Thursday, 04 September 2008

Teens grow into college students. College students take Freshman Writing.

Freshman Writing, in turn, tends to be a loathed course.

The folks in charge of higher education curricula believe that college graduates need at least a rudimentary command of written rhetoric. Current Internet use reinforces this need. Nonetheless, most students are poor writers and find their required writing course(s) threatening at best, nightmarish at worst.

 

Fortunately, there are means available for coping with this dilemma and for improving one’s expository writing skills. Listed below are five ideas for enhancing one’s Freshman Writing experience.

 

I. Placement

 

Most schools offer or insist on written exams, for the purpose of class placement by competency. Although some individuals feel that they ought to always be in the highest echelon of classes and fight with academic bureaucracies accordingly, such thinking and acting can lead to problems.

 

It is far better to study writing at your current level of ability than to try to skip important writing skills.

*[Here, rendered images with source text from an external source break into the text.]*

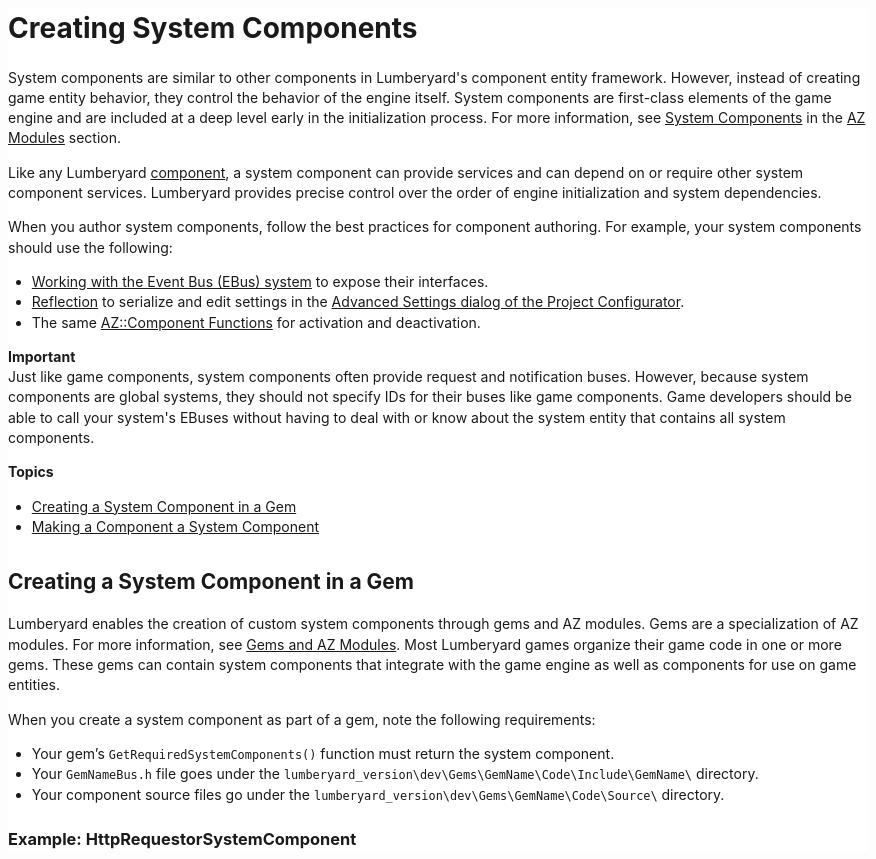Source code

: # Creating System Components<a name="component-entity-system-pg-creating-system-components"></a>

System components are similar to other components in Lumberyard's component entity framework\. However, instead of creating game entity behavior, they control the behavior of the engine itself\. System components are first\-class elements of the game engine and are included at a deep level early in the initialization process\. For more information, see [System Components](az-module-system-components.md) in the [AZ Modules](az-modules-intro.md) section\.

Like any Lumberyard [component](component-entity-system-create-component.md), a system component can provide services and can depend on or require other system component services\. Lumberyard provides precise control over the order of engine initialization and system dependencies\.

When you author system components, follow the best practices for component authoring\. For example, your system components should use the following:
+ [Working with the Event Bus \(EBus\) system](ebus-intro.md) to expose their interfaces\.
+ [Reflection](component-entity-system-reflect-component.md) to serialize and edit settings in the [Advanced Settings dialog of the Project Configurator](az-module-system-entities-configuring.md)\.
+ The same [AZ::Component Functions](component-entity-system-create-component.md#component-entity-system-create-component-az-functions) for activation and deactivation\.

**Important**  
Just like game components, system components often provide request and notification buses\. However, because system components are global systems, they should not specify IDs for their buses like game components\. Game developers should be able to call your system's EBuses without having to deal with or know about the system entity that contains all system components\.

**Topics**
+ [Creating a System Component in a Gem](#component-entity-system-pg-creating-system-components-gem)
+ [Making a Component a System Component](#component-entity-system-pg-creating-system-components-defining)

## Creating a System Component in a Gem<a name="component-entity-system-pg-creating-system-components-gem"></a>

Lumberyard enables the creation of custom system components through gems and AZ modules\. Gems are a specialization of AZ modules\. For more information, see [Gems and AZ Modules](az-module-gems.md)\. Most Lumberyard games organize their game code in one or more gems\. These gems can contain system components that integrate with the game engine as well as components for use on game entities\. 

When you create a system component as part of a gem, note the following requirements:
+ Your gem’s `GetRequiredSystemComponents()` function must return the system component\.
+ Your `GemNameBus.h` file goes under the `lumberyard_version\dev\Gems\GemName\Code\Include\GemName\` directory\.
+ Your component source files go under the `lumberyard_version\dev\Gems\GemName\Code\Source\` directory\.

### Example: HttpRequestorSystemComponent<a name="component-entity-system-pg-creating-system-components-gem-example"></a>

Analogously, there is little merit, save grade point average, in taking a section of Freshman Writing that is not challenging for you. Take the placement exams. Work with the placement counselors.

  

II. Resource Centers

 

In an ideal world, professors would be able to spend five hours per week with each of their students. The economics of running a school prohibit such outcomes; finances dictate that classes enroll more students than makes pedagogical sense and give teachers ungainly loads. A great instructor, outside of devices like Track Changes, can’t give you detailed feedback on your writing, let alone lots of individual office time, on a regular basis.

 

An academic resource center can. Whereas many resource center employees may not be specialists in writing (or in math or in other topics), they are often good at providing affirmations to students who feel stuck. These employees, likewise, have time to help on an individual basis. It behooves students to tap into this resource.

 

III. Online Editing Software

 

Software is only as good as the people who write it. A spell check program will miss subject specific diction and will not always pick up cultural nuances of language, despite the fact that such software can be adjusted to respond to reading level, versions of language, e.g. British vs. American English, and  so on.

 

Similarly, grammar checks can help identify a majority of errors, but can not be substituted for a working knowledge of syntax. Such software can not always differentiate, for instance, between count and noncount nouns.

 

Think of these devices as functioning like a ruler used to align a painting on a wall; the stick’s a good tool for the greater part of the adjustment, but not a final check on the finished effort. Use editing software as aids not as substitutes for knowledge.

 

IV. Peers:

 

We are often “blind” to our own mechanical errors, especially when the incorrect use of styling or of punctuation has become reinforced by repetition. Having a friend, a classmate, or roommate review your work gives you a second level proof of your product.

 

If necessary, this second set of eyes can be accessed via Internet. Whereas it’s no fun to chat or to IM about the problems of prose, it is helpful to have someone else comment on your writing before you submit your work for a grade.